Este contexto evidencia la urgente necesidad de promover alternativas de transporte más eficientes y sostenibles que incentiven a los usuarios a dejar de utilizar vehículos particulares y opten por el transporte colectivo.
Propuestas para la mejora del sistema de movilidad
Los expertos coinciden en que la mejora del transporte público debe enfocarse en varios aspectos fundamentales:
- Priorización de desplazamientos masivos: Incrementar la capacidad y frecuencia de los servicios para atender a un mayor número de usuarios.

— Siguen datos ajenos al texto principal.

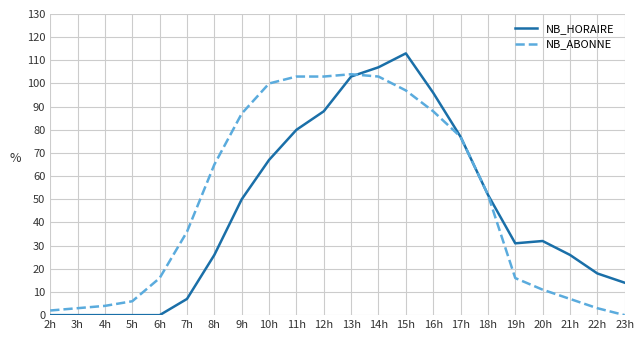

What is the average value of the NB_ABONNE series?

49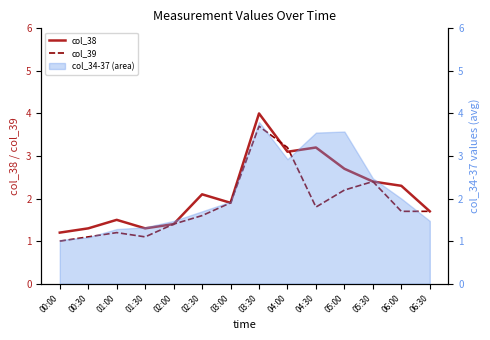

What is the value of the col_38 point at the 6th from the left?

2.1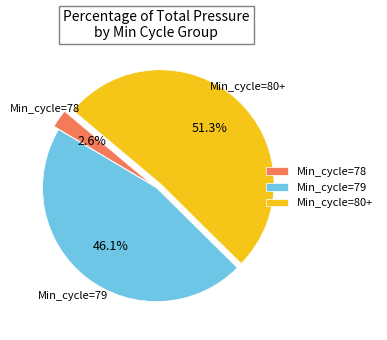

Rank the categories by value from lowest to highest.

Min_cycle=78, Min_cycle=79, Min_cycle=80+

- Modernización del sistema: Actualizar la infraestructura, renovar las unidades y mejorar la calidad del servicio para hacerlo más atractivo y confiable.
- Reorganización de rutas: Adaptar los recorridos a la realidad demográfica actual y crear planes operativos claros y coordinados entre las autoridades y operadores.
- Seguridad y confort: Elevar los estándares para garantizar la seguridad física y la comodidad de los pasajeros, lo que puede aumentar la demanda del transporte público.
Además, se han planteado iniciativas complementarias para diversificar la matriz de movilidad en el país, como la implementación de sistemas alternativos de transporte masivo. Un ejemplo es el proyecto de metrocable, que podría transportar hasta 7,000 pasajeros por hora en ambos sentidos, lo que aliviaría significativamente la presión sobre las vías convencionales.
Estas medidas, sin embargo, requieren ser integradas en una estrategia nacional de movilidad sostenible que contemple no solo la infraestructura, sino también aspectos normativos, tecnológicos y sociales.
Impacto esperado y desafíos para su implementación
La adopción de estas recomendaciones podría generar un impacto positivo en la reducción del tráfico, disminuyendo el tiempo de desplazamiento, mejorando la calidad del aire y elevando la productividad de la población. La mayor eficiencia del transporte público incentivaría a más personas a abandonar el uso del vehículo particular, reduciendo así la congestión vehicular.
No obstante, la implementación de estos cambios enfrenta desafíos, entre ellos la necesidad de inversión pública y privada, la coordinación interinstitucional y la voluntad política para impulsar reformas estructurales en el sistema de movilidad.
En conclusión, modernizar y fortalecer el transporte público en El Salvador es considerado por especialistas en movilidad como una estrategia fundamental para hacer frente al creciente problema del tráfico vehicular. La planificación adecuada, la actualización de tarifas, la mejora en la calidad del servicio y la incorporación de proyectos innovadores forman parte de un conjunto de acciones necesarias para lograr un sistema de transporte más eficiente, sostenible y equitativo.